Wednesday, July 27, 2011

Road Blocks

 I feel like I've had way more detours and road blocks in my life than true successes. Ok, now that that's out of the way...
I am fully aware that every stumble, every 'mistake', or poor choice is a learning opportunity. I know that without the crappiness of my past, I would not be who I am right now. It has moulded who I've become in much the same way as the truly remarkable events. But why do I need all these 'learning opportunities'? Can't I be one of those blessed people who cruise through life on autopilot and just 'get it' most of the time?
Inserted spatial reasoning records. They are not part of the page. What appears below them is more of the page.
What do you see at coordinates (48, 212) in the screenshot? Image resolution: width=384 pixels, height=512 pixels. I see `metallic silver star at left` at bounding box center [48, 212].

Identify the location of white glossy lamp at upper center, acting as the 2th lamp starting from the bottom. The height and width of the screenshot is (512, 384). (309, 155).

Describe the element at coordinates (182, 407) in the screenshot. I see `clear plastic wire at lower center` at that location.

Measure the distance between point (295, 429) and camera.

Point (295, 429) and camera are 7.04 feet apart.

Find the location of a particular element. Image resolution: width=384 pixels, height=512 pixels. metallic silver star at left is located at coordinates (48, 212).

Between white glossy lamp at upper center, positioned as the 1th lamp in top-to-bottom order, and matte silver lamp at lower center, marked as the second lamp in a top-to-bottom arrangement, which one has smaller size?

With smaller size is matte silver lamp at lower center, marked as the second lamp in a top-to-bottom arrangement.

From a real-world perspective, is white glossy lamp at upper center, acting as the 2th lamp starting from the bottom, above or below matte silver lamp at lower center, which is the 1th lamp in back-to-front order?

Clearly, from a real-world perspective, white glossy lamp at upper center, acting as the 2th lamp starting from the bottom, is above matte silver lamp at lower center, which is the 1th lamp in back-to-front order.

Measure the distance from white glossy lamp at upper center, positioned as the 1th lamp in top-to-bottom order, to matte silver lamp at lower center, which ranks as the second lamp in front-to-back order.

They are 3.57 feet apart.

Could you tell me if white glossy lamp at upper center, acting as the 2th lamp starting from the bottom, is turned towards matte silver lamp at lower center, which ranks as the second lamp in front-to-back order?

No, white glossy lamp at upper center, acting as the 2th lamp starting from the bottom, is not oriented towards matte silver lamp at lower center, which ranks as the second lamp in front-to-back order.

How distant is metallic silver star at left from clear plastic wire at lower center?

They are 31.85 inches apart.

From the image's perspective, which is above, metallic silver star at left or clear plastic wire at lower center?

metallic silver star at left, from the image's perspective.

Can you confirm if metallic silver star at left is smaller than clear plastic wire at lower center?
I am struggling right now. Mentally, physically. The weather has been so dark and rainy that even on the sunny days I'm just waiting for the rain to start. Without a vehicle it's a giant pain in the butt to go anywhere, especially if the weather is gross or even threatening to be gross. I'm in a small amount of pain from a car accident last week; not enough to keep me couch bound, but enough to know that I will make it worse if I do too much. Too much includes working out, which has been a HUGE stress-reliever for me. So I'm stuck. And to make it worse, my almost 3 year old is like a golden retriever puppy and needs to be run like 3 times a day or he gets destructive, needy and annoying.
Ok, enough feeling sorry for myself. It can only be a good day if I MAKE it a good day... ok maybe tomorrow will be a good day.